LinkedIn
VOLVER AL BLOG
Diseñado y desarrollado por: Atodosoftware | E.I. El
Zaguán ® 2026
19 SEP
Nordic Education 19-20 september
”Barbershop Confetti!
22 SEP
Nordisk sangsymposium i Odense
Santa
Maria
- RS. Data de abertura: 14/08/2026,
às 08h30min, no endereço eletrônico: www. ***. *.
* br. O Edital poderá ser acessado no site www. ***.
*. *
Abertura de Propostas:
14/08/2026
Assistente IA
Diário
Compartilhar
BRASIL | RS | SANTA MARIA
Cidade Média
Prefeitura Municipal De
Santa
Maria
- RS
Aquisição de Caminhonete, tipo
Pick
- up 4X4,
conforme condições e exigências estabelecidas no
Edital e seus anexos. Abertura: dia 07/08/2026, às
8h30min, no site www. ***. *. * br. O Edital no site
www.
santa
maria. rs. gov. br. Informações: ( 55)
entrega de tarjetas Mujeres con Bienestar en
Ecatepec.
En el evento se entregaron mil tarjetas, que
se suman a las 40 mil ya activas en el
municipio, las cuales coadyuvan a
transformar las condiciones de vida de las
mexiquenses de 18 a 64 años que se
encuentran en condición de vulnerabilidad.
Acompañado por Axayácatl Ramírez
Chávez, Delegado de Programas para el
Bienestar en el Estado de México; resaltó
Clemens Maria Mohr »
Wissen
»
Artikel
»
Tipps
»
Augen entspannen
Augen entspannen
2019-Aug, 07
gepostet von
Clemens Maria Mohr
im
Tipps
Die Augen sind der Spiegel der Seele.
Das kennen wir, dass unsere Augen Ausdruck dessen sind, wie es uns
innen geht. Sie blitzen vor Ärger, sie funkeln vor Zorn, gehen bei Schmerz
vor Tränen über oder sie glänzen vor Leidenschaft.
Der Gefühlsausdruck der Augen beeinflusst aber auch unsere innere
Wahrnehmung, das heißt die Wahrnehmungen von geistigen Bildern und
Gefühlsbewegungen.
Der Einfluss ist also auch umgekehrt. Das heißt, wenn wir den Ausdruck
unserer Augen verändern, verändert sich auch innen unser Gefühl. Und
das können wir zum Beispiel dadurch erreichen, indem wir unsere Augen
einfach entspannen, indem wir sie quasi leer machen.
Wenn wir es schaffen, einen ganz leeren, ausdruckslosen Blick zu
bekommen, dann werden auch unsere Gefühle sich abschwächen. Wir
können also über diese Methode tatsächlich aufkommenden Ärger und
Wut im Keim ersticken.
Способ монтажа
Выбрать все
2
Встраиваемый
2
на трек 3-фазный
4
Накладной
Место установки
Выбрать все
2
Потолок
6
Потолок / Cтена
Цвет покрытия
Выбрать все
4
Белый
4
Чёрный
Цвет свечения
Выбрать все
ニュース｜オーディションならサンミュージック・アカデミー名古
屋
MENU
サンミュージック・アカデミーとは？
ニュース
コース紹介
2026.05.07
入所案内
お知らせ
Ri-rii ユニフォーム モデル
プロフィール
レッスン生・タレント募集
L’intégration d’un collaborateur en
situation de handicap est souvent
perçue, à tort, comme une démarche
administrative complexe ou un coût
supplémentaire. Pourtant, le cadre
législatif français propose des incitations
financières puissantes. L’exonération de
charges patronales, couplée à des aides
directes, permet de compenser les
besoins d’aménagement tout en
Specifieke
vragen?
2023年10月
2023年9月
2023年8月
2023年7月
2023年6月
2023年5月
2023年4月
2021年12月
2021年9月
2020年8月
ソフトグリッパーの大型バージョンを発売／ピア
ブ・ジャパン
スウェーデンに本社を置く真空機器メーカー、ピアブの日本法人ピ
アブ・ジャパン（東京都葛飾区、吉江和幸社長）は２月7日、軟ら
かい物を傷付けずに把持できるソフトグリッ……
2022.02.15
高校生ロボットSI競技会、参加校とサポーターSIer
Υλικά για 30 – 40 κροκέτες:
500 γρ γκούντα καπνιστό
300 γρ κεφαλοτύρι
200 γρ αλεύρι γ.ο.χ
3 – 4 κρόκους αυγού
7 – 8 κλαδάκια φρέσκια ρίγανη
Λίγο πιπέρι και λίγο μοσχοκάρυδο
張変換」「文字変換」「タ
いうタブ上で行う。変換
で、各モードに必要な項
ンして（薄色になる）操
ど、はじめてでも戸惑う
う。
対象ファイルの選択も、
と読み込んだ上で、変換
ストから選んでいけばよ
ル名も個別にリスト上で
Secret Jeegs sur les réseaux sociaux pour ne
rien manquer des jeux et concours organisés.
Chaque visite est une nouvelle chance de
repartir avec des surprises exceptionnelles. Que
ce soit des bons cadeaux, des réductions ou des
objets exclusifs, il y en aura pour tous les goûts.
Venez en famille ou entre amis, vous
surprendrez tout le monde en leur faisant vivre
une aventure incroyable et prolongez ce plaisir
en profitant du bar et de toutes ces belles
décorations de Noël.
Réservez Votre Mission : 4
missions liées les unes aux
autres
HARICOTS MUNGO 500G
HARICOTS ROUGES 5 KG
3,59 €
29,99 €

━━━━━━━━━━━━━━━━━━━━

EXERCISE AIM:
Only the number is wanted: how many lines of the material contain the word "Mohr"?

THE ANSWER:
2